● **EXTRAIT PRÉSENTÉ**

-.-.-

C'est maintenant chose faite : Marie Saint Pierre a son pied-à-terre aux États-Unis. Mais plutôt que d'avoir fait le choix logique de New York, la designer a plutôt été séduite par Miami pour l'ouverture de sa première boutique au pays de l'Oncle Sam.

C'est sur l'effervescent quartier du Wynwood Art District que Marie Saint Pierre a jeté son dévolu pour installer sa première boutique en sol américain. Un endroit où le design et l'art se rencontrent à tous les coins de rue, en phase avec la personnalité de la designer - qui a fondé son entreprise de vêtements pour femmes, la Maison Marie Saint Pierre, il y a plus de 25 ans.

« Cela fait certainement cinq ou six ans que je réfléchis à ouvrir une boutique aux États-Unis. C'est une norme d'avoir un "flagship store" dans un pays où on a beaucoup de points de vente. Mais à l'époque, je me concentrais sur New York... un choix logique et pas trop loin de Montréal. Je me demandais où j'irais, dans quel quartier, mais je n'arrivais pas à me décider sur un lieu... et les prix sont exorbitants ! », explique Marie Saint Pierre, qui prévoit une belle expansion pour sa marque aux États-Unis en 2016.

Miami est une ville que la designer a toujours aimé fréquenter lorsqu'elle était plus jeune - particulièrement South Beach -, mais qu'elle a délaissée un peu après la crise immobilière. « C'était bien triste d'y aller. Et puis, les affaires ne m'amenaient pas là non plus, puisque je suis une marque plutôt nordique. »

-.-.-

● **DONNÉES FOURNIES**
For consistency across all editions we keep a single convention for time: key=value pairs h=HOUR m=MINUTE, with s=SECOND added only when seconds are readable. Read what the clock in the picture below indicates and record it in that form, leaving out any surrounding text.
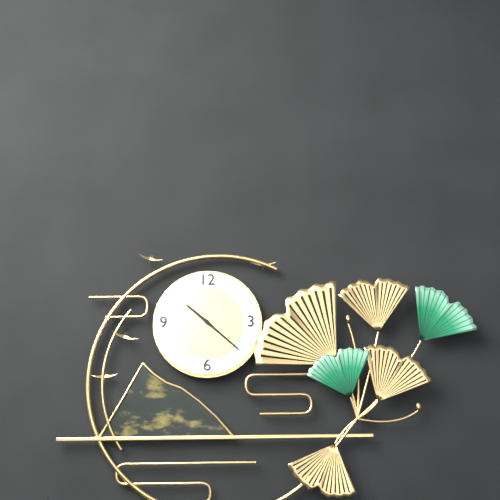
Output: h=10 m=22
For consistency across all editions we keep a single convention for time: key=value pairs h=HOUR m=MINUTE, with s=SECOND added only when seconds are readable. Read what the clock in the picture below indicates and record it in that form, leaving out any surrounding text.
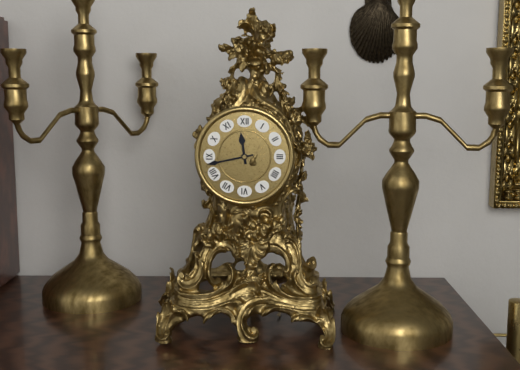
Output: h=11 m=43
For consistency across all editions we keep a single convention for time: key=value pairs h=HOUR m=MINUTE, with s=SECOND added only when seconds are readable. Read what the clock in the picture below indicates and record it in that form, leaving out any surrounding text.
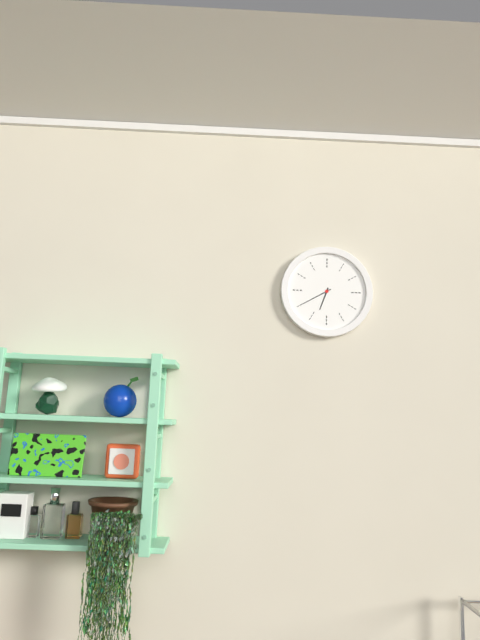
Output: h=6 m=40
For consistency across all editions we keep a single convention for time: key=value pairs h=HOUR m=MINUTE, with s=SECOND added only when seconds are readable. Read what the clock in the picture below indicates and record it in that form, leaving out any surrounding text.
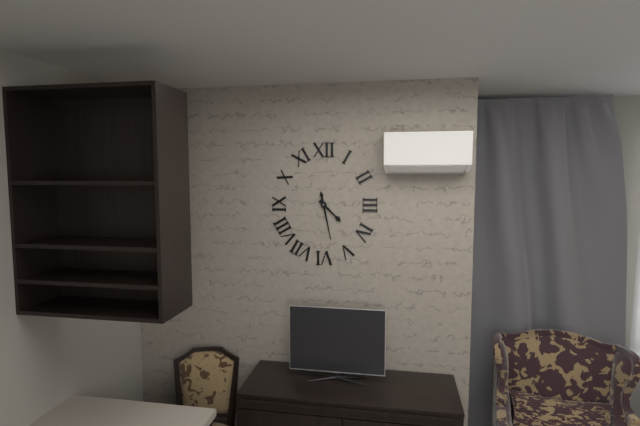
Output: h=4 m=28
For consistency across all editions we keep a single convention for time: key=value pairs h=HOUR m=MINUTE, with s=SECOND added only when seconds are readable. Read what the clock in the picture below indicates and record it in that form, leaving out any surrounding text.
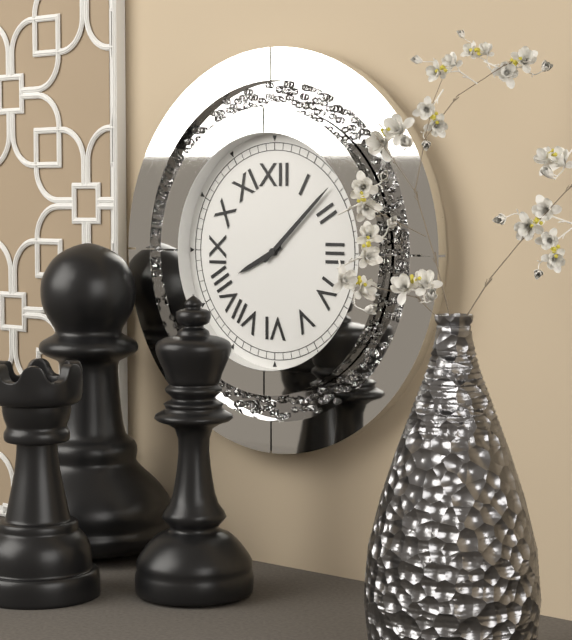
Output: h=8 m=8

-.-.-

● **OBJECTIFS**
A) Répondez aux questions suivantes sur le texte consacré à la boutique de Marie Saint Pierre à Miami :
(i) Dans quel quartier de Miami la designer a-t-elle installé sa première boutique américaine ?
(ii) Il y a combien de temps a-t-elle fondé la Maison Marie Saint Pierre ?
(iii) Quel secteur de Miami aimait-elle surtout fréquenter lorsqu'elle était plus jeune ?
B) Poursuivez le texte consacré à la boutique de Marie Saint Pierre à Miami en reprenant après sa dernière phrase.

● **CORRIGÉ DES EXERCICES**
A)
(i) Dans le Wynwood Art District.
(ii) Il y a plus de 25 ans.
(iii) South Beach.

B)
C'est son mari - qui travaillait sur un projet de travaux civils à Miami - qui lui a mis la puce à l'oreille sur le renouveau qui est en train d'agiter la mégapole. « Il était là presque toutes les semaines et il m'a dit : "Viens voir ce qui se passe à Miami !" C'est un peu comme ça que j'ai renoué avec la ville. Je suis allée me promener dans le Design et le High District, et j'ai senti que quelque chose se passait ici », raconte celle qui est reconnue pour ses vêtements haut de gamme très design, mais aussi techniques et fonctionnels.

Marier mode et art

C'est finalement sur le Wynwood Art District que le choix de Mme Saint Pierre s'est arrêté. Un quartier où se côtoient l'art de rue, les galeries d'art et les restaurants, développé par Tony Goldman, l'idéateur derrière les quartiers Soho à New York et South Beach à Miami. Bien qu'encore confidentiel, Wynwood est en pleine expansion, croit la designer, qui a été la première à ouvrir une boutique de luxe consacrée à la mode dans le quartier, en mai dernier.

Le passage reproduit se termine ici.